● **Selected text**
════

You are viewing a plain text version of this content. The canonical link for it is here.
Posted to pylucene-dev@lucene.apache.org by "Lee Skillen (JIRA)" <ji...@apache.org> on 2014/07/31 15:39:39 UTC

[jira] [Commented] (PYLUCENE-31) JCC Parallel/Multiprocess Compilation + Caching

    [ https://issues.apache.org/jira/browse/PYLUCENE-31?page=com.atlassian.jira.plugin.system.issuetabpanels:comment-tabpanel&focusedCommentId=14080873#comment-14080873 ] 

Lee Skillen commented on PYLUCENE-31:
-------------------------------------

Andi - Did you (or anyone else) get a chance to review/try this?  Maybe it's a little too experimental, but thoughts appreciated. :-)

> JCC Parallel/Multiprocess Compilation + Caching
> -----------------------------------------------
>
>                 Key: PYLUCENE-31
>                 URL: https://issues.apache.org/jira/browse/PYLUCENE-31
>             Project: PyLucene
>          Issue Type: Improvement
>         Environment: Linux 3.11.0-19-generic #33-Ubuntu SMP x86_64 GNU/Linux
>            Reporter: Lee Skillen
>            Priority: Minor
>              Labels: build, cache, ccache, distutils, jcc, parallel
>         Attachments: feature-parallel-build.patch
>
>
> JCC utilises distutils.Extension() in order to build JCC itself and the packages that it generates for Java wrapping - Unfortunately distutils performs its build sequentially and doesn't take advantage of any additional free cores for parallel building.  As discussed on the list this is likely a design decision due to potential issues that may arise when building projects with awkward, cyclic or recursive dependencies.
> These issues shouldn't appear within JCC-based projects because of the generative nature of the build; i.e. all dependencies are resolved and generated prior to building, and the build process itself is about compilation and construction of the wrapper alone, of which the wrapper files are contained to a sequence of flattened compilation units.
> Enabling this requires monkey patching of distutils, which was also discussed on the list as being a potential source of issues, although we feel that the risk is likely lower than the current setuptools patching utilised.  This would be optional functionality that is also only enabled if the monkey-patching succeeds.  Distutils itself is also part of the standard library and might be less susceptible to change than setuptools, and the area of code monkey patched almost hasn't changed since 2002 (see: 
> http://hg.python.org/cpython/file/tip/Lib/distutils/ccompiler.py).
> In addition to the distutils changes this patch also includes changes to the wrapper class generation to make it more cache friendly, with the target being that no changes in the wrapped code equals no changes in the wrapper code.  So any changes that minimally change the wrapped code mean that with a tool such as ccache the rebuild time would be significantly reduced (almost to a nth, where n is the number of files and only one has changed).
> Obviously the maintainers would have to assess this risk and decide whether they would like to accept the patch or not.  Code has only been tested on Linux with Python 2.7.5 but should gracefully fail and prevent parallelisation if one of the requirements hasn't been met (not on linux, no multiprocessing support, or monkey patching somehow fails).  The change to caching should still benefit everyone regardless.

════

● **Your task**
Please answer these questions about the issue comment on JCC parallel compilation:
(a) Which Python version was the code tested with?
(b) What is the name of the file listed as an attachment?
(c) Since what year has the monkey-patched area of distutils code almost not changed?
The records below come from a separate source and are unrelated to the text above.

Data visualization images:
════

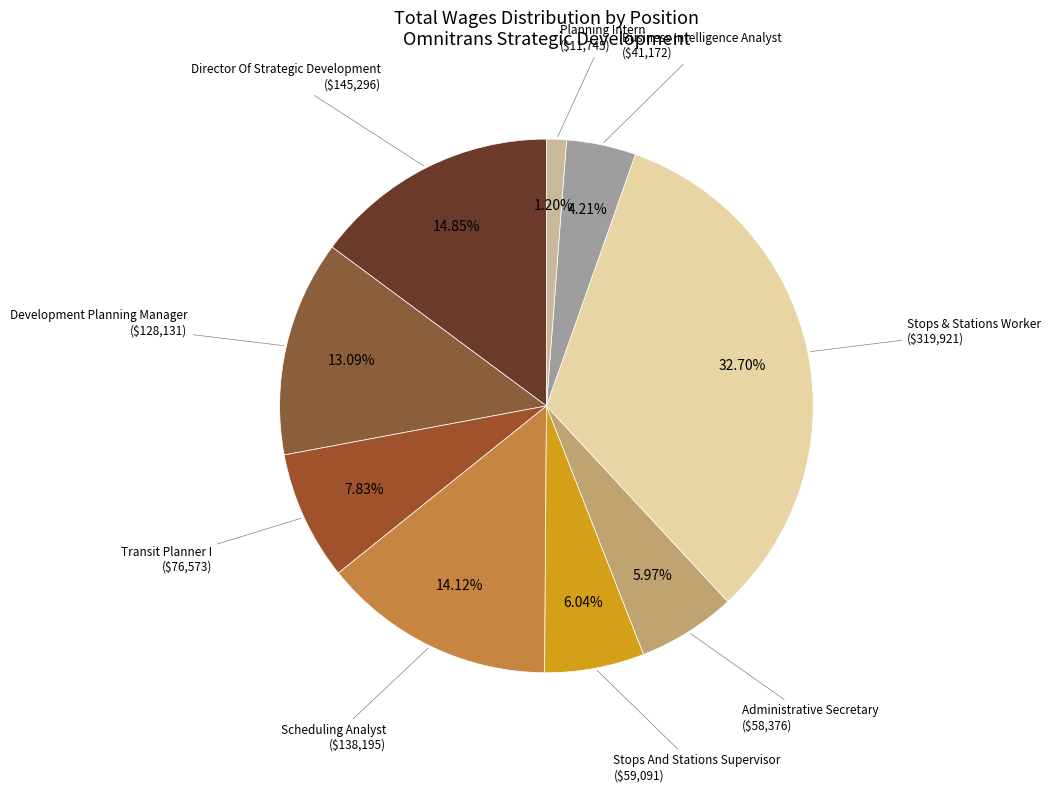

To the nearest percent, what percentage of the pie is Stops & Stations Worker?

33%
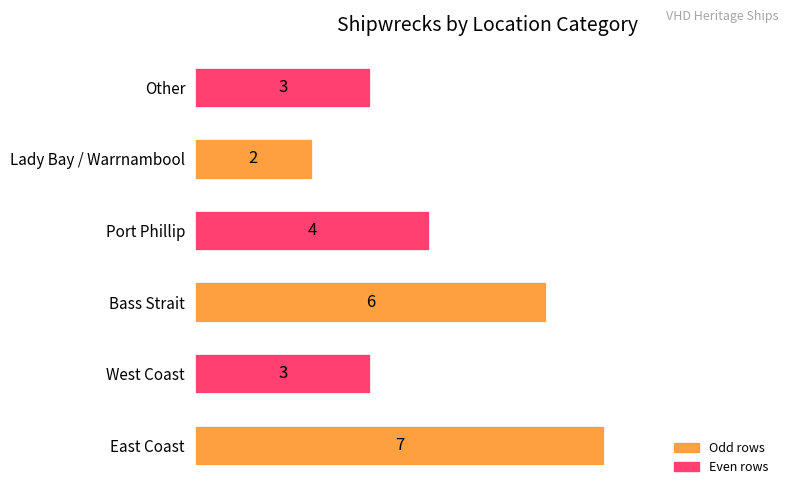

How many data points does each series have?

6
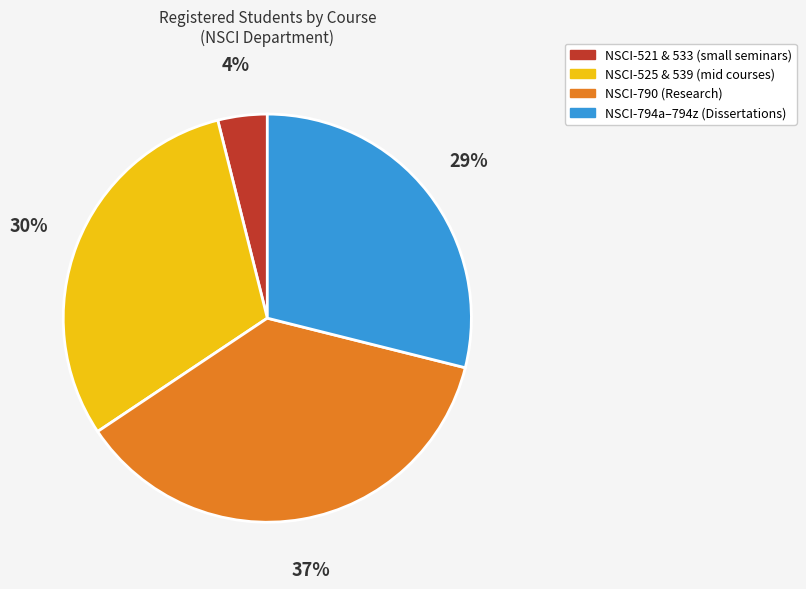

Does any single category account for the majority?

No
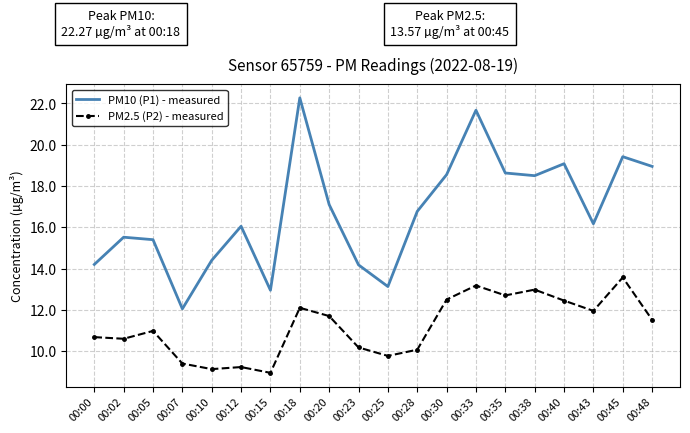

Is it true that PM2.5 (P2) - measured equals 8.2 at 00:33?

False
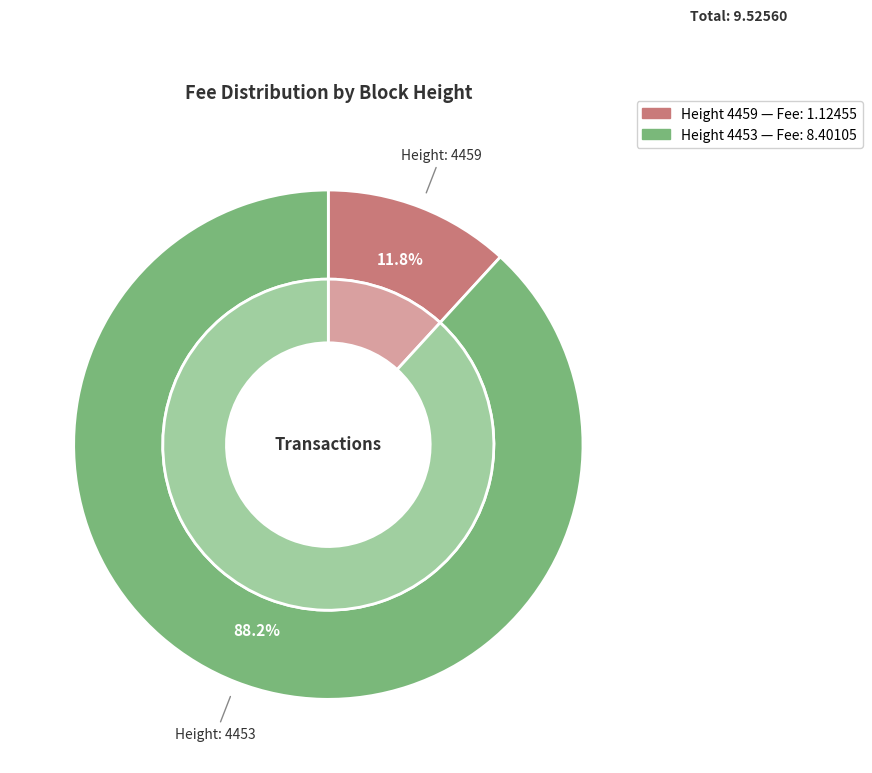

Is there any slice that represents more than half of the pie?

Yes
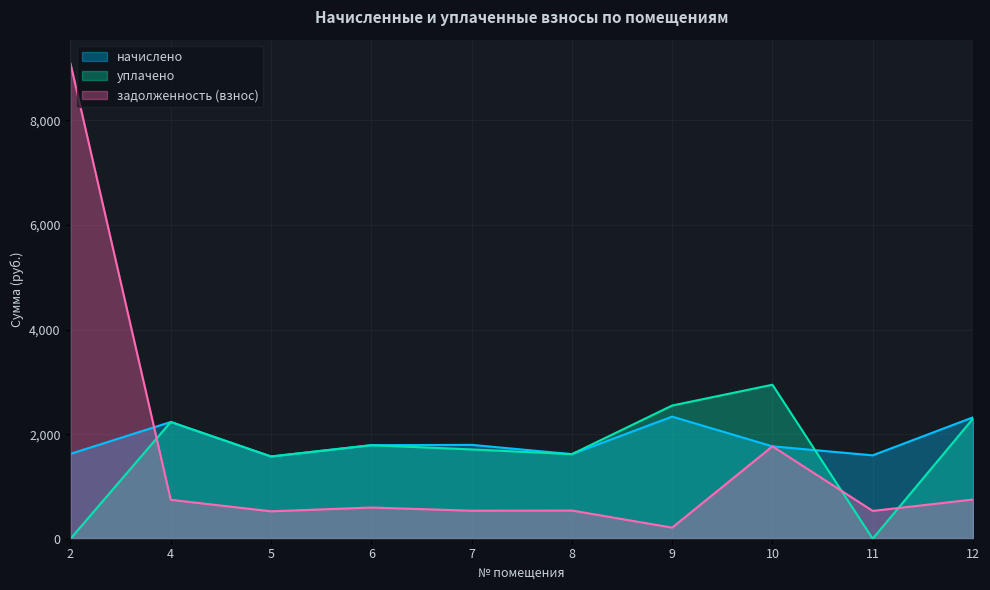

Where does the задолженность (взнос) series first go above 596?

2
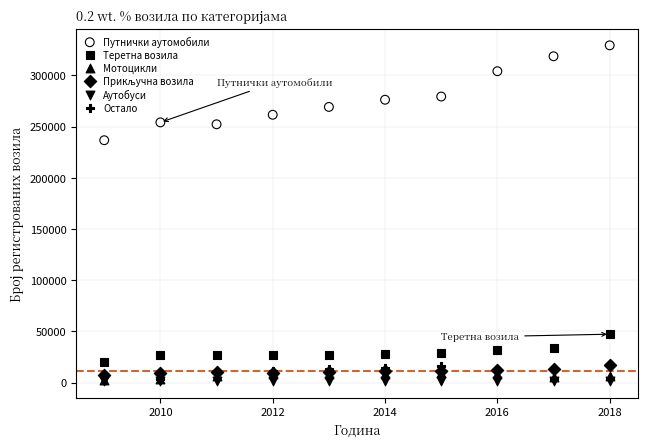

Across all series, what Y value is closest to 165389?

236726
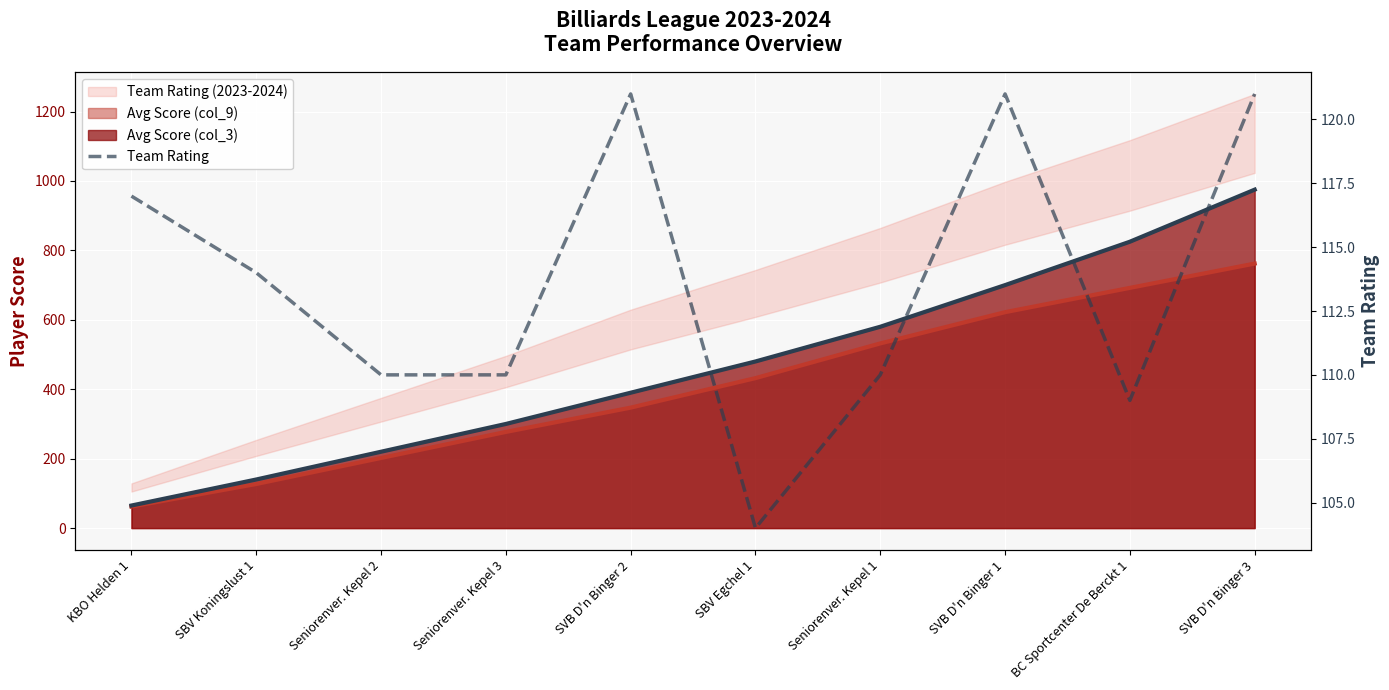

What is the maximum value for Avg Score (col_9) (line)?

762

════

● **Solution**
(a) Python 2.7.5
(b) feature-parallel-build.patch
(c) 2002